Meşrutiyetin ilanından sonra yapılan I. Meclis-i Mebusan seçimlerinde Fizan
Sancağından aday göstermesi cemiyet içerisinde önemli mevkie geldiğini
göstermektedir.
Abdülkadir
Cami Baykurt, II. Meşrutiyetin ilk meclisinin çalışmalarına katılmasıyla askeri
üniformayı üstünden çıkartmış ve yaşamının sonuna kadar siyasi saha da etkinlik
göstermiştir. Bu dönemde 1TC ile anlaşmazlığa düşerek cemiyet ile bağlarını
koparmıştır (Nisan 1910). Çalışmada, bu ayrılığın sebeplerine ulaşılmamıştır.
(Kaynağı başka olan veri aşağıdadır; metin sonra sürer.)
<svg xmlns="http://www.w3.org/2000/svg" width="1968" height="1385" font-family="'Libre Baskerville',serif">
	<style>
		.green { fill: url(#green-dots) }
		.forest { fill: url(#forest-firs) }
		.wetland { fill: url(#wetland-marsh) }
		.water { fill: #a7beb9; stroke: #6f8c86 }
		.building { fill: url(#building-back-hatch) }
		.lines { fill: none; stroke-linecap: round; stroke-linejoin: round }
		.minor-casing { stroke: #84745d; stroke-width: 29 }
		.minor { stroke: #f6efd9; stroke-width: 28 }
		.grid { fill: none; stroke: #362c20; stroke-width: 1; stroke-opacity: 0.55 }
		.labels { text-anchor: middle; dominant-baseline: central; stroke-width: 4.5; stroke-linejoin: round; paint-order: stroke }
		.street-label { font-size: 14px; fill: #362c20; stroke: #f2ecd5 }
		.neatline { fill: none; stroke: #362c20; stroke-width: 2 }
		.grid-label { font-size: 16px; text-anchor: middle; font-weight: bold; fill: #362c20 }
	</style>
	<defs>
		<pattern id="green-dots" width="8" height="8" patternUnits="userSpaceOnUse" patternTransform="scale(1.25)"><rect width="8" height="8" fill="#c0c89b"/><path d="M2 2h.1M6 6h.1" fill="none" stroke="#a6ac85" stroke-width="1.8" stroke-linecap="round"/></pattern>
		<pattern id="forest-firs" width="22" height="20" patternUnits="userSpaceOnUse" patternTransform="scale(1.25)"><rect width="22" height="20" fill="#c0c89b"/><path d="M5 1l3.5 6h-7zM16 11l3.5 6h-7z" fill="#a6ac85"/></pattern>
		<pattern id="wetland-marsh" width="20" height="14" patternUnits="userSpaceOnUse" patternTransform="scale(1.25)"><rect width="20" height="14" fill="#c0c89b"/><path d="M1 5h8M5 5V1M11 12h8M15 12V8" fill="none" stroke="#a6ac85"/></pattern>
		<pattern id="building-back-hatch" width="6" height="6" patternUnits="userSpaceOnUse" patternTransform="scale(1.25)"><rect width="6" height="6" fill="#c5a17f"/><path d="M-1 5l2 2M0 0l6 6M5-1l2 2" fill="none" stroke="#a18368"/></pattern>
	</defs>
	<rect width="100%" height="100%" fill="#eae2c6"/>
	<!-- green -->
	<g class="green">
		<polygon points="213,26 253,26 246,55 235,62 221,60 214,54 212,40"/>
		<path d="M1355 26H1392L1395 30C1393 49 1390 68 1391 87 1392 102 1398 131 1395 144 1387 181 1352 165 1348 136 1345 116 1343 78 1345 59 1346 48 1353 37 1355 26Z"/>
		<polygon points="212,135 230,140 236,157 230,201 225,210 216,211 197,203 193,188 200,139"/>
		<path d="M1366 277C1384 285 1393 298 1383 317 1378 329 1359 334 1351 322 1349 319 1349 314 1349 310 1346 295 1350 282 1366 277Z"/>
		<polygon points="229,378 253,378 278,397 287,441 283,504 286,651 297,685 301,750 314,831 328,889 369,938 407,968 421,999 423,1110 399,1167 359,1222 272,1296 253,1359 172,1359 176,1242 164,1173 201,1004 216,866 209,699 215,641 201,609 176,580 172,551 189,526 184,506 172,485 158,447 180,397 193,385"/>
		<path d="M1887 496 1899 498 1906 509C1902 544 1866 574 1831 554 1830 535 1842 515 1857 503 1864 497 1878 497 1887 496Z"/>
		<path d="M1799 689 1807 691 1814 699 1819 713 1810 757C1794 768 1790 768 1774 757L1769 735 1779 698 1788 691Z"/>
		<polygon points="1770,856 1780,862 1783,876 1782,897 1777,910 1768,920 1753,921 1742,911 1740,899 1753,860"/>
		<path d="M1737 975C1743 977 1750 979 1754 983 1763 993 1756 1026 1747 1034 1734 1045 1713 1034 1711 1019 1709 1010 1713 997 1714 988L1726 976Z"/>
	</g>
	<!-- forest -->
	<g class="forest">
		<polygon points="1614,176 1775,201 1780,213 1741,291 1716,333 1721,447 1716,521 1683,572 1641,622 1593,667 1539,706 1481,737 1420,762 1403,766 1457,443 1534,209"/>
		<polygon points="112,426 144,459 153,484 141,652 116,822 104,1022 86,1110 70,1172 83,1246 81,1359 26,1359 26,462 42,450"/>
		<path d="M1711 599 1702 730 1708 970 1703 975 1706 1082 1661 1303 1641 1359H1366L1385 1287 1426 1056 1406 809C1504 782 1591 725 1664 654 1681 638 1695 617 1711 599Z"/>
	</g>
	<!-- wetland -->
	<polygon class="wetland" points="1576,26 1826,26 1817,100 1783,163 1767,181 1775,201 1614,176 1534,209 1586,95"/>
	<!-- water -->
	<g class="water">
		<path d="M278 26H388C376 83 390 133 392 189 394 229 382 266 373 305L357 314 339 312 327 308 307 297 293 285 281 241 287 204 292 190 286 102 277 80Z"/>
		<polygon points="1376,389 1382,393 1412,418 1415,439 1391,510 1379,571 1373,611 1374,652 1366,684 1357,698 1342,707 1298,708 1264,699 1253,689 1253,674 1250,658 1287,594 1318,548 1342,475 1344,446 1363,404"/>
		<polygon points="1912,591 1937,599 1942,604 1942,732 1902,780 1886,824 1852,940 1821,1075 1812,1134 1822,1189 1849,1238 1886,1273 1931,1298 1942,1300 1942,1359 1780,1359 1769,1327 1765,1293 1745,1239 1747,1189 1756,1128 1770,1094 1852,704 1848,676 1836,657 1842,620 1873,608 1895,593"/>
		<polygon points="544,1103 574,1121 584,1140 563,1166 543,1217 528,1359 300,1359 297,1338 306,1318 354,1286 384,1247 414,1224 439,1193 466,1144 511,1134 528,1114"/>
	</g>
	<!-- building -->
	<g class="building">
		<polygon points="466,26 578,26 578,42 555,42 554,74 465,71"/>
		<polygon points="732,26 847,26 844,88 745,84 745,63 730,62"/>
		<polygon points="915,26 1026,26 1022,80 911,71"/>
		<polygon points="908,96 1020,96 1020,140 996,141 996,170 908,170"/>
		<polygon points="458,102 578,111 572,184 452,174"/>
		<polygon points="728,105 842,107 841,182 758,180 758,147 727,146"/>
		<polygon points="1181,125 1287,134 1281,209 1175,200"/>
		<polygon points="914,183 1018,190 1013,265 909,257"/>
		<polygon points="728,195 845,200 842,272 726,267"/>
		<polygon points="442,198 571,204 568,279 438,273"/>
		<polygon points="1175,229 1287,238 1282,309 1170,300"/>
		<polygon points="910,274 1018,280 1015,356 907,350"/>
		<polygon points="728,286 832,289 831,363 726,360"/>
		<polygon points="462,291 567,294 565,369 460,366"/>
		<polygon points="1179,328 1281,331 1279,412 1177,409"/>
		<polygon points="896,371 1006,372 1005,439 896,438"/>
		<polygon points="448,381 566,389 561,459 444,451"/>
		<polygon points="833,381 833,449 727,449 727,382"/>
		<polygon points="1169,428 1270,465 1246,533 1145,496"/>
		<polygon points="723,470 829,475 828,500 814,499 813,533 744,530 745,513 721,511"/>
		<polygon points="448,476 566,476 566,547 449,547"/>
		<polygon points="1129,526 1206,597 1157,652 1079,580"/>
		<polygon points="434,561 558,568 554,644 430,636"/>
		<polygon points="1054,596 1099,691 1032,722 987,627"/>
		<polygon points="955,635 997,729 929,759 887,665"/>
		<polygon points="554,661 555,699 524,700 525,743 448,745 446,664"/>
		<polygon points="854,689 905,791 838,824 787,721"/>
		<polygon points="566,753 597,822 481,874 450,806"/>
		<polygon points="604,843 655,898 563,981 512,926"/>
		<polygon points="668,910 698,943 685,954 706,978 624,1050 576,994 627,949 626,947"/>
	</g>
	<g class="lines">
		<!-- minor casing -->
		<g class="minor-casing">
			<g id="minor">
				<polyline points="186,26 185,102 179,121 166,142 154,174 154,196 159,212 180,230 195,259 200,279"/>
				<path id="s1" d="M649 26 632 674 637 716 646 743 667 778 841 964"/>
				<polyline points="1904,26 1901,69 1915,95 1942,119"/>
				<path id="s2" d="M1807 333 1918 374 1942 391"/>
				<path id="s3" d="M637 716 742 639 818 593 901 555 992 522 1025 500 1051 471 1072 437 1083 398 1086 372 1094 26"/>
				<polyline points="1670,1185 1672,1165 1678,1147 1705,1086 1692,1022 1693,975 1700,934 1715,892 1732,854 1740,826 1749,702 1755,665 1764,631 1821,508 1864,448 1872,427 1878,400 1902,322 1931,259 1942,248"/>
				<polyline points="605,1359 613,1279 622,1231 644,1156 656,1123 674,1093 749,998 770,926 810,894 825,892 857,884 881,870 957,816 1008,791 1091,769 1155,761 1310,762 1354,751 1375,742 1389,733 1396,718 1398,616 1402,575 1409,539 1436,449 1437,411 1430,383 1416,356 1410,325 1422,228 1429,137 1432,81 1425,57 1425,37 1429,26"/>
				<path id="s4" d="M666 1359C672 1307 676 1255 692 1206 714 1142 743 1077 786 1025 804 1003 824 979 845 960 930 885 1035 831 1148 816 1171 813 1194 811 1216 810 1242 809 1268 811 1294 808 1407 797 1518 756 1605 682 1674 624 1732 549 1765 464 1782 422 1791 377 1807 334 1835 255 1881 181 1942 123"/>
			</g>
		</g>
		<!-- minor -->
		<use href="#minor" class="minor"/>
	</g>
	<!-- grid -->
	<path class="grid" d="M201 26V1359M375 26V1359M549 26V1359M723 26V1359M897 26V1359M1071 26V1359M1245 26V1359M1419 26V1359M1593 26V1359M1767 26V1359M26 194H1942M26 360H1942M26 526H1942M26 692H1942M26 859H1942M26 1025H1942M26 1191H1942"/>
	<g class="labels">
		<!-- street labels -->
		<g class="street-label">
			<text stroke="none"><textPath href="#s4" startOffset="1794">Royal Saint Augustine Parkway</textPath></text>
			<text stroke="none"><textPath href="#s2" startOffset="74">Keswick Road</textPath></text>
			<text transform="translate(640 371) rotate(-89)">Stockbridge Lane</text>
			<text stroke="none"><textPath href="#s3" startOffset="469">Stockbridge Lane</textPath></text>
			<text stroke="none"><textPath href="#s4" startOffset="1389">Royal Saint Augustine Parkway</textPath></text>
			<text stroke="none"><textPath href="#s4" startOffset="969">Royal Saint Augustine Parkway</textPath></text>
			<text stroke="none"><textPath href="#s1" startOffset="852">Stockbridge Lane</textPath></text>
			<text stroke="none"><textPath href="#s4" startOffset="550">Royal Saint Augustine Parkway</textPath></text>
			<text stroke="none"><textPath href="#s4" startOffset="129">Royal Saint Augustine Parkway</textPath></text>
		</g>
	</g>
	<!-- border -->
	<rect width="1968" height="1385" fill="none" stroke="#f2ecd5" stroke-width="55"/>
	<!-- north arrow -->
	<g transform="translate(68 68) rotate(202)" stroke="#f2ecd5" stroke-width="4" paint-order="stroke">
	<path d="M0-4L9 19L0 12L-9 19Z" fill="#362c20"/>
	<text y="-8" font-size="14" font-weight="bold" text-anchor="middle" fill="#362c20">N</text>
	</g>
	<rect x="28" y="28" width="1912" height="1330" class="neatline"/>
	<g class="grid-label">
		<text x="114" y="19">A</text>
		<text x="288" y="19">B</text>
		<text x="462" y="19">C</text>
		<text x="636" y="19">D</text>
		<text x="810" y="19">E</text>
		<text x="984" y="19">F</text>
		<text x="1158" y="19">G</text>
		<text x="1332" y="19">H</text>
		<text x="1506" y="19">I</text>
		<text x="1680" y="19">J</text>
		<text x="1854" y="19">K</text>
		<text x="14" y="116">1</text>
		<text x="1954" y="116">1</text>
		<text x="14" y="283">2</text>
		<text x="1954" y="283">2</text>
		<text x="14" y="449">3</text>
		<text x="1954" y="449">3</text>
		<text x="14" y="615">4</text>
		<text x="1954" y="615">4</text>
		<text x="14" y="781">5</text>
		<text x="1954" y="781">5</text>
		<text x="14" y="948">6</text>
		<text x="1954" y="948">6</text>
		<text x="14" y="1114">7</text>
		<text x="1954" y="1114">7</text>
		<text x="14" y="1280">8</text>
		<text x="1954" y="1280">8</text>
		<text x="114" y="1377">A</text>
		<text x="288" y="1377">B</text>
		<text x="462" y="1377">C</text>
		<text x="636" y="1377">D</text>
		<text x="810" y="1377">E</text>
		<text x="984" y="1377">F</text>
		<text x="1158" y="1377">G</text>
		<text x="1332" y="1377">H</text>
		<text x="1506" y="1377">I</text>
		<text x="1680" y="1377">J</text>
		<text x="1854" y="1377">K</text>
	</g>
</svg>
II. Meşrutiyet döneminde Abdülkadir Cami Baykurt'un faaliyetlerinde plan ve
programsızlık hissedilmekte, daha doğrusu siyasî açıdan düşünce yapısının tam
şekillenmediğini görülmektedir Hizb-i Terakki gibi ÎTC'nin sol kanadını
oluşturacağı söylemiyle hareket eden bir grubun içinde yer aldığı gibi Türk
siyasî tarihinin ilk milliyetçi partisi olan Milli Meşrutiyet Fırkasının
çalışmalarına da katılmıştır.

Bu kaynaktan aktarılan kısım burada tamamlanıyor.